World Health Organization COVID certificate guidance skips digital ID
 

The World Health Organization has published its technical and implementation guidance for COVID-19 vaccine certificates. The guidance is based on the W.H.O.’s mandate to support healthcare, rather than economic activity. Among the assumptions the organization starts with is that member states will make their own decisions about how to uniquely identify certificate bearers.

The W.H.O.’s ‘Digital documentation of COVID-19 certificates: vaccination status: technical specifications and implementation guidance’ is divided into sections on ethical considerations and data protection, continuity of care and proof of vaccination scenarios, the core data set, national trust architecture, national governance considerations, and implementation considerations.

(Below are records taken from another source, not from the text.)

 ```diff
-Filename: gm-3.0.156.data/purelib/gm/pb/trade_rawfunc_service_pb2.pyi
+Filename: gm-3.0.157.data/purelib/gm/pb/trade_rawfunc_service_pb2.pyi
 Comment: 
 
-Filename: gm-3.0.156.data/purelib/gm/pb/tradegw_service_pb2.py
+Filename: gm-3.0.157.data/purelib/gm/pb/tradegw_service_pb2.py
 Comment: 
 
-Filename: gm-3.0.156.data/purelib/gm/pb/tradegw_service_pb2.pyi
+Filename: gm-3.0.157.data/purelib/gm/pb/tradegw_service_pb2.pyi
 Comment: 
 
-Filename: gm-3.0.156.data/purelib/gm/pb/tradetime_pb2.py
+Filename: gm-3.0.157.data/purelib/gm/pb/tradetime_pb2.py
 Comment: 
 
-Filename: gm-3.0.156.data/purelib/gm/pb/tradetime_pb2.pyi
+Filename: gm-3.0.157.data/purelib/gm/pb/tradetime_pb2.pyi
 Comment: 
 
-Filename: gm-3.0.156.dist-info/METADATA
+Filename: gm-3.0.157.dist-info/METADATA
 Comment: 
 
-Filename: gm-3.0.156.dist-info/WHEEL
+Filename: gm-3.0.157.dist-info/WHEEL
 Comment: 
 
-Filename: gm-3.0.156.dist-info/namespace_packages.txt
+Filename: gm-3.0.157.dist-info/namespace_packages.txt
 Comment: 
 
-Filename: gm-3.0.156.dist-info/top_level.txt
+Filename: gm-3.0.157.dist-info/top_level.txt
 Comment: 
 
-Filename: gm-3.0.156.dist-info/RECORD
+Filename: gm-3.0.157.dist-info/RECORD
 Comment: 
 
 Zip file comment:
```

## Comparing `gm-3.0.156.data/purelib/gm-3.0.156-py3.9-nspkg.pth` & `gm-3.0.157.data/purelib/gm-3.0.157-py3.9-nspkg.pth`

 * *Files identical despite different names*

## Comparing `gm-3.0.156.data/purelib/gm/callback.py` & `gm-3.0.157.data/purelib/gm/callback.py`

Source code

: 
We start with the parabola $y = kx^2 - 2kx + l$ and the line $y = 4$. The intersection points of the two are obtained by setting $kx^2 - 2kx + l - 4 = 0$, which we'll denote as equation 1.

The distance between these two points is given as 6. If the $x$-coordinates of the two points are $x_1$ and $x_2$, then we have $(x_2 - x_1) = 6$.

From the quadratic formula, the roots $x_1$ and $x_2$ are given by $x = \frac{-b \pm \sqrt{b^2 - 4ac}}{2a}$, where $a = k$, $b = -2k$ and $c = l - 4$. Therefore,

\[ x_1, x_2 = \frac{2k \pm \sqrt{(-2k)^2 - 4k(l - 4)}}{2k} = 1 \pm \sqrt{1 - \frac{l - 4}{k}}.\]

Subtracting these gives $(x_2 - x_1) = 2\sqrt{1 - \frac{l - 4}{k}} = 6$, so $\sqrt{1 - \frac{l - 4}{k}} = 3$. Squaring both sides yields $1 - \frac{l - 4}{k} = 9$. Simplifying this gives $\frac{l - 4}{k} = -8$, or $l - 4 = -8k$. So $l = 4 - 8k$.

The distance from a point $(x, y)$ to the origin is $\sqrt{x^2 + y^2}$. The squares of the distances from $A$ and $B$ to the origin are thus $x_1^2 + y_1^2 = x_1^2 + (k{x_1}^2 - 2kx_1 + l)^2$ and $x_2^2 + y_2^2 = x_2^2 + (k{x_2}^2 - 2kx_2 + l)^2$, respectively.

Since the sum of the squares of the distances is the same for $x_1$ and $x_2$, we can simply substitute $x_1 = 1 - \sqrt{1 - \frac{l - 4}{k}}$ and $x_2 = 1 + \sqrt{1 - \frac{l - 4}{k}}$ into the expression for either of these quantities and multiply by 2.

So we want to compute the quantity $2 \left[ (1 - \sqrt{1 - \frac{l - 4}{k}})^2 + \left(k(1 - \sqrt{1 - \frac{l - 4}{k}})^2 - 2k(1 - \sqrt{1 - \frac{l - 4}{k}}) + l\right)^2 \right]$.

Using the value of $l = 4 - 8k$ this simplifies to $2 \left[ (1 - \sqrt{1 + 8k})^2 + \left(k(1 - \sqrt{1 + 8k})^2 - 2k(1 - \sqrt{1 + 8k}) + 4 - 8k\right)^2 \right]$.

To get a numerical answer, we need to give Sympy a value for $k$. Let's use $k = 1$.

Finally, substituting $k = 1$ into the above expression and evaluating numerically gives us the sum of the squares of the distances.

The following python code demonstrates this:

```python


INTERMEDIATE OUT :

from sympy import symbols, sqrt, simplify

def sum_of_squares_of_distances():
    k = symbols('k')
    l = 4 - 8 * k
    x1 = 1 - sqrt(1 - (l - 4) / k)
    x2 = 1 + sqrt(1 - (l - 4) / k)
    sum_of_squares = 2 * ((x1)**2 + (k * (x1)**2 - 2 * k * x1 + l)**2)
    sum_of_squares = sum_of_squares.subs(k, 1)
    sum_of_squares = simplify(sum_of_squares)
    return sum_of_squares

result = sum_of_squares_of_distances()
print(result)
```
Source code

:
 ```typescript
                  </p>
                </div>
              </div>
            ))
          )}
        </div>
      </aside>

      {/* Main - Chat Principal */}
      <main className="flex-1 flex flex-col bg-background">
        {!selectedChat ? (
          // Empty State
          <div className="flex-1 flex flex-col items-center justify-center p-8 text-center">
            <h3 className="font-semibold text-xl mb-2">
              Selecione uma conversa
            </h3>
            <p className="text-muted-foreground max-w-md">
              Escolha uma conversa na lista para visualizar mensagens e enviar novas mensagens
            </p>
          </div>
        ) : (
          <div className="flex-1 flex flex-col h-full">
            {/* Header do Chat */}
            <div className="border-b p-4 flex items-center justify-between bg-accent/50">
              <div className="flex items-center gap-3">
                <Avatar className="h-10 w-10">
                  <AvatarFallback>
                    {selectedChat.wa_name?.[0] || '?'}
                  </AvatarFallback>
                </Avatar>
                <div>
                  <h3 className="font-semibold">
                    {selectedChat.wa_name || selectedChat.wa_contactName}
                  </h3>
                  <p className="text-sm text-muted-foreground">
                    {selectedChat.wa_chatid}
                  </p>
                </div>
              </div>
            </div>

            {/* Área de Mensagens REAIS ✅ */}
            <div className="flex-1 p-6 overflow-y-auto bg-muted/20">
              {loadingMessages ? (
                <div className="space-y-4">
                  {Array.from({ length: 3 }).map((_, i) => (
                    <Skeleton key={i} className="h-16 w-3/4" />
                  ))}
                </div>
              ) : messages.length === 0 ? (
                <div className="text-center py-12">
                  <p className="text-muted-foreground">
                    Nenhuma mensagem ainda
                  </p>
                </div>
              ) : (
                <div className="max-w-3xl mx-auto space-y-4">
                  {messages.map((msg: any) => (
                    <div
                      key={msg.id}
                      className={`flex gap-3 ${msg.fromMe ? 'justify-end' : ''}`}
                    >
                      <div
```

It is intended as interim guidance, and is part of a series which includes separate guidance on documentation for test results and recovery from COVID.

Key principles behind the core data set include data minimization, open standards, paper and digital implementations, and the idea that not all data elements need to be found on the data certificate the core data set itself is made up of a header, vaccination event details, and certificate metadata.

The proposal for Digital Documentation of COVID-19 Certificates (DDCC) sharing vaccination status is based on public key infrastructure (PKI) and barcodes or QR codes.

The guidance reiterates that the mandate of the project is only to support attestation that vaccination has occurred, rather than as an immunity passport or permission.

Certificates can be printed on an analog document, as on a handwritten paper certificate or a PDF print-out, or stored on a smartphone.

The guidance stipulates that the DDCC:VS is not an identity document, and while a unique identifier is recommended, a name and date of birth is sufficient biographic data to meet the proposed specification. Biometrics are mentioned among optional personal data.

W.H.O. guidance on COVID certificates originally only covered a continuity of care use case, and the extension of the certificates to analog or digital “health passes” introduces a new set of ethical concerns, which the guidance examines. These include the likelihood of fraud, and while built-in “anti-fraud mechanisms” are among the recommendations in the document, what those mechanisms should be is not mentioned, except that they should work without the use of any digital technology.

While the guidance notes that the identity binding of the certificates can be extended to meet standards like those of ICAO for international travel, the W.H.O.’s approach contrasts with those focused on the digital health pass use case, which necessitates guidance specifically about how the digital identity aspect should work.